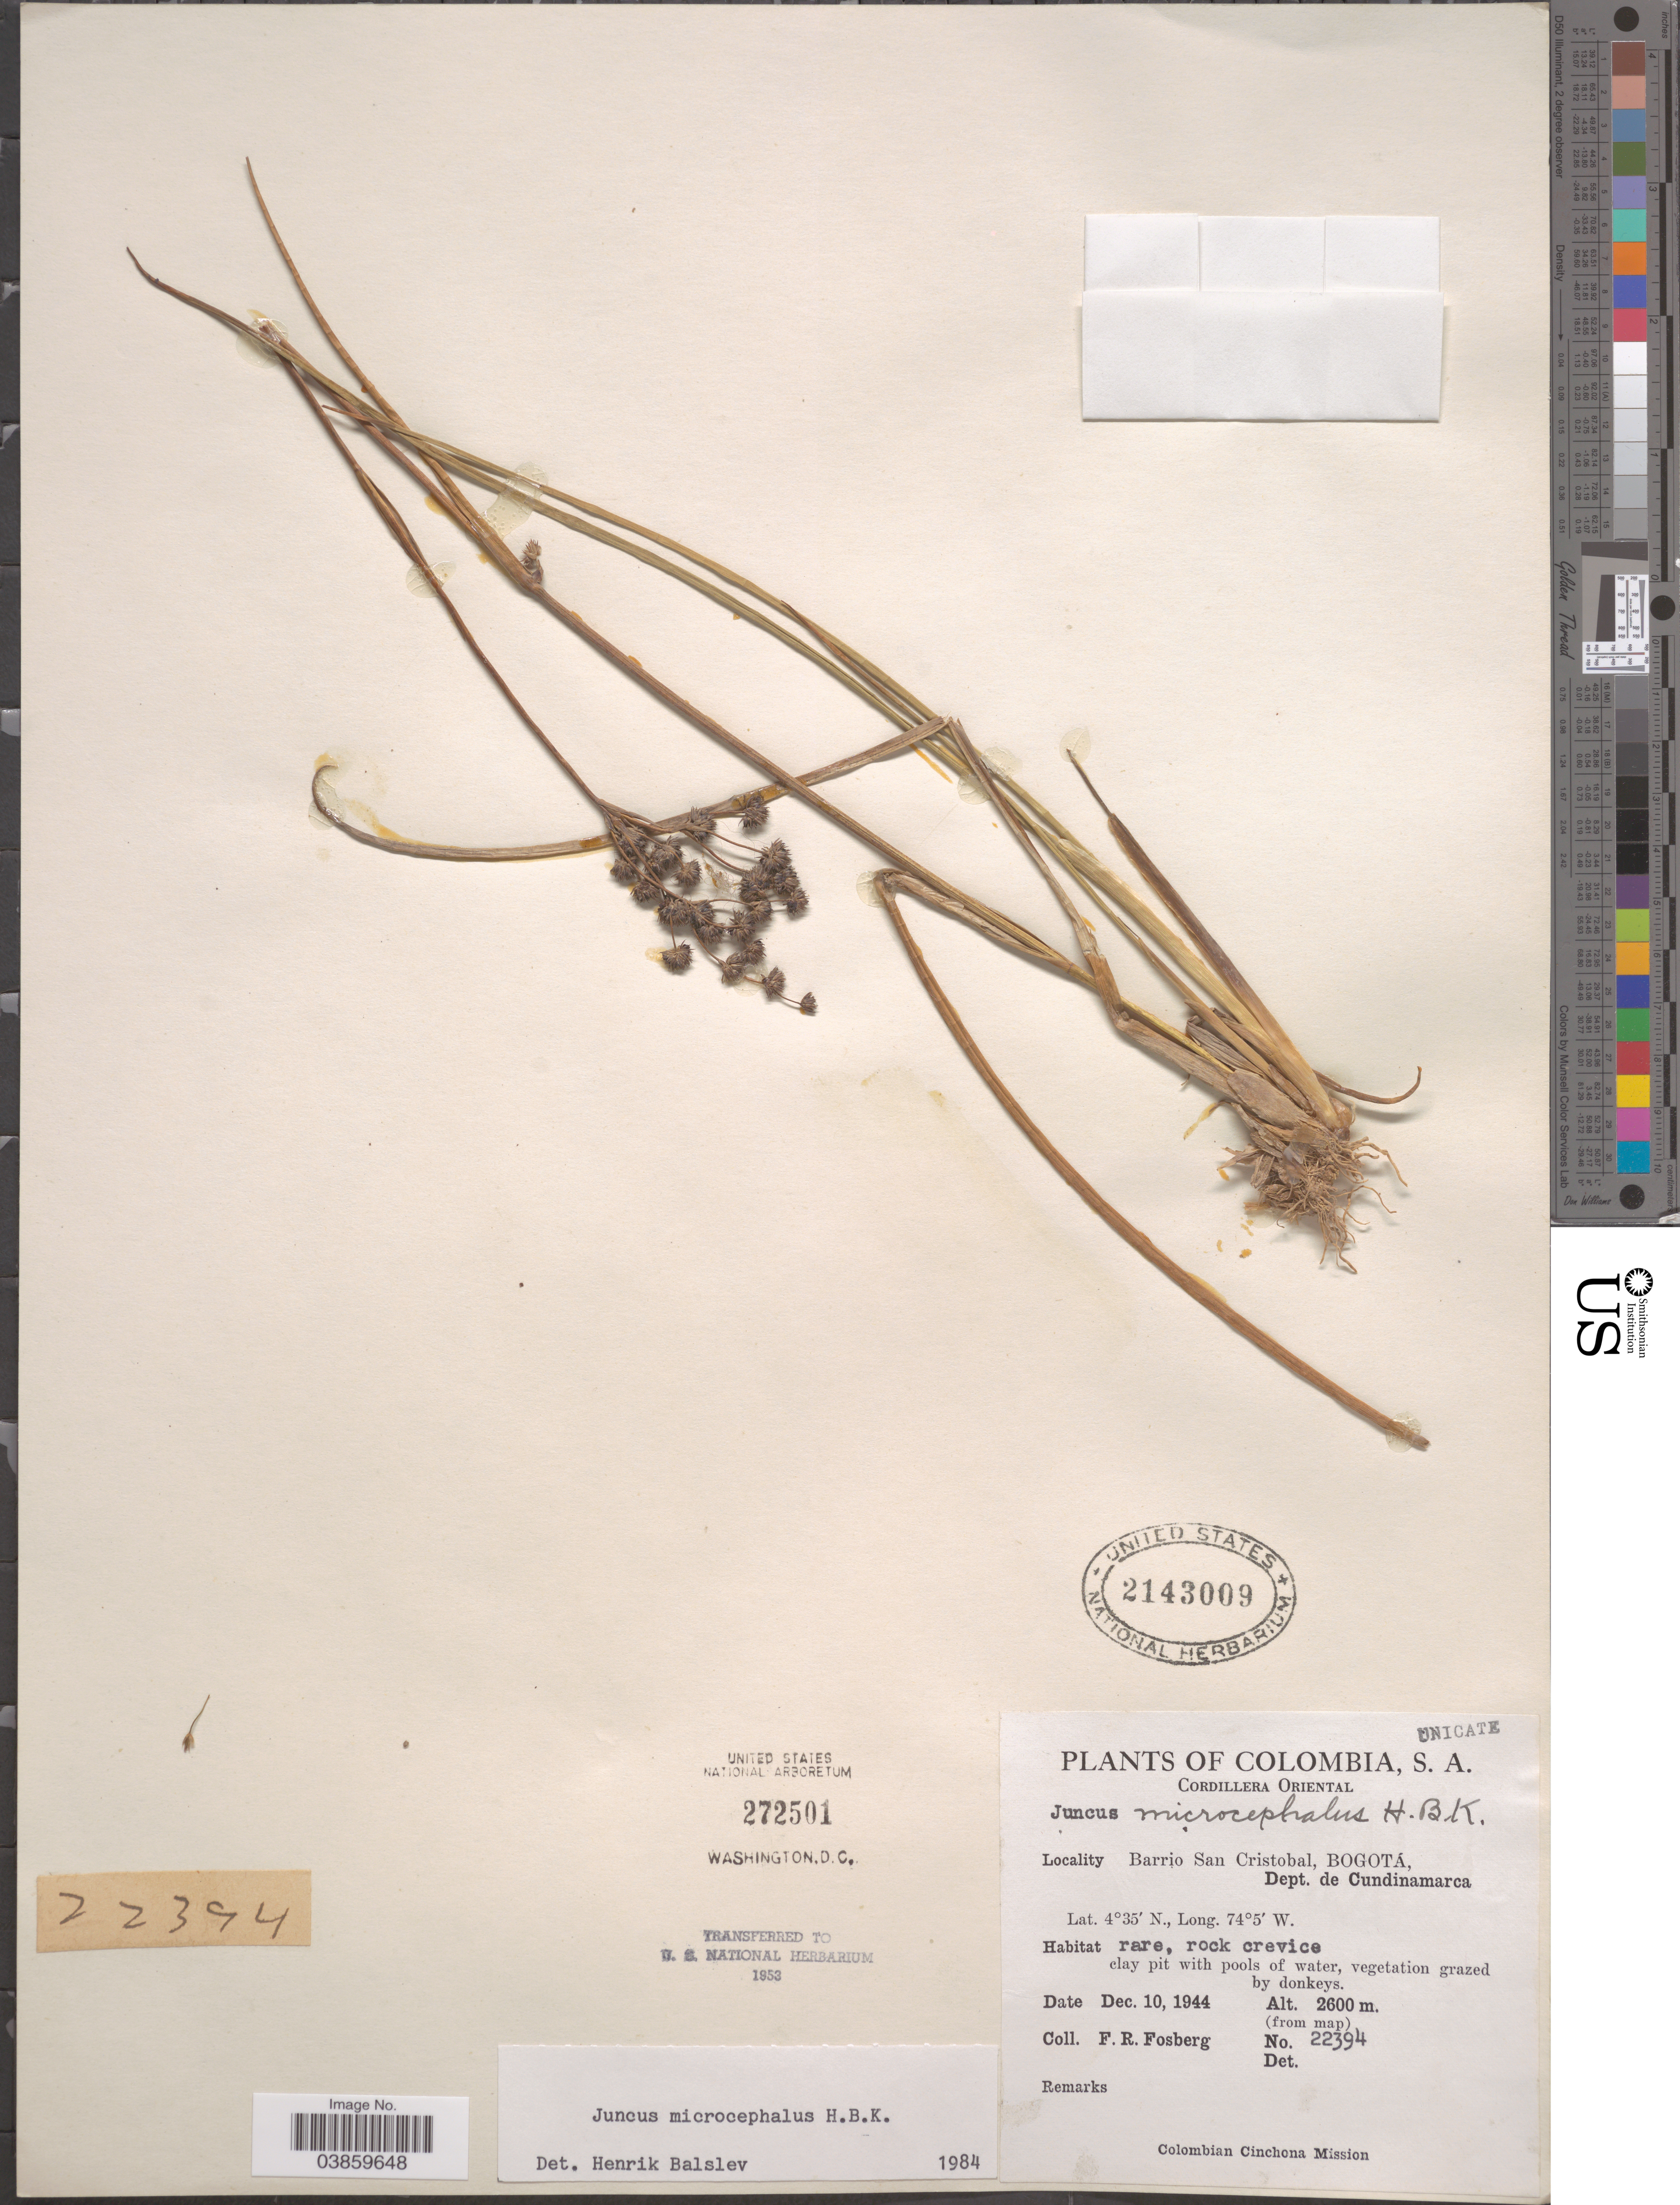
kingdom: Plantae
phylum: Tracheophyta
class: Liliopsida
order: Poales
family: Juncaceae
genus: Juncus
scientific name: Juncus microcephalus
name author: Kunth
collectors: F. R. Fosberg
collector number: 22394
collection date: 1944-12-10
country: Colombia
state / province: Bogota D.C.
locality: Cordillera Oriental. Barrio San Cristobal, Bogotá. Dept. de Cundinamarca.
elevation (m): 2600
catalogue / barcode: US 2143009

○ ○ ○ ○ ○ ○ ○

Direction: Retype the records word for word, starting at the line that contains "class: Liliopsida" and ending at the last line of the records, with both of those lines included.

Full output:
class: Liliopsida
order: Poales
family: Juncaceae
genus: Juncus
scientific name: Juncus microcephalus
name author: Kunth
collectors: F. R. Fosberg
collector number: 22394
collection date: 1944-12-10
country: Colombia
state / province: Bogota D.C.
locality: Cordillera Oriental. Barrio San Cristobal, Bogotá. Dept. de Cundinamarca.
elevation (m): 2600
catalogue / barcode: US 2143009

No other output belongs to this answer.